WHAT YOU SHOULD DO: Reproduce every line of the records below word for word, keeping their order.
═══
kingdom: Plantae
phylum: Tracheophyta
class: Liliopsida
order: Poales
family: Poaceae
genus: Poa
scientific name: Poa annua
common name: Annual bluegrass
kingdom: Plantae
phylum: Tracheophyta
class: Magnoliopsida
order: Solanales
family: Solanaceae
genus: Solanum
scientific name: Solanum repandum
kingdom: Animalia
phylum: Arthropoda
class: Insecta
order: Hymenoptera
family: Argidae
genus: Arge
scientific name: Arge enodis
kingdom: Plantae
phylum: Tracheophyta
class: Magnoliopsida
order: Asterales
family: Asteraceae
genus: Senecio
═══
THE ANSWER:
kingdom: Plantae
phylum: Tracheophyta
class: Liliopsida
order: Poales
family: Poaceae
genus: Poa
scientific name: Poa annua
common name: Annual bluegrass
kingdom: Plantae
phylum: Tracheophyta
class: Magnoliopsida
order: Solanales
family: Solanaceae
genus: Solanum
scientific name: Solanum repandum
kingdom: Animalia
phylum: Arthropoda
class: Insecta
order: Hymenoptera
family: Argidae
genus: Arge
scientific name: Arge enodis
kingdom: Plantae
phylum: Tracheophyta
class: Magnoliopsida
order: Asterales
family: Asteraceae
genus: Senecio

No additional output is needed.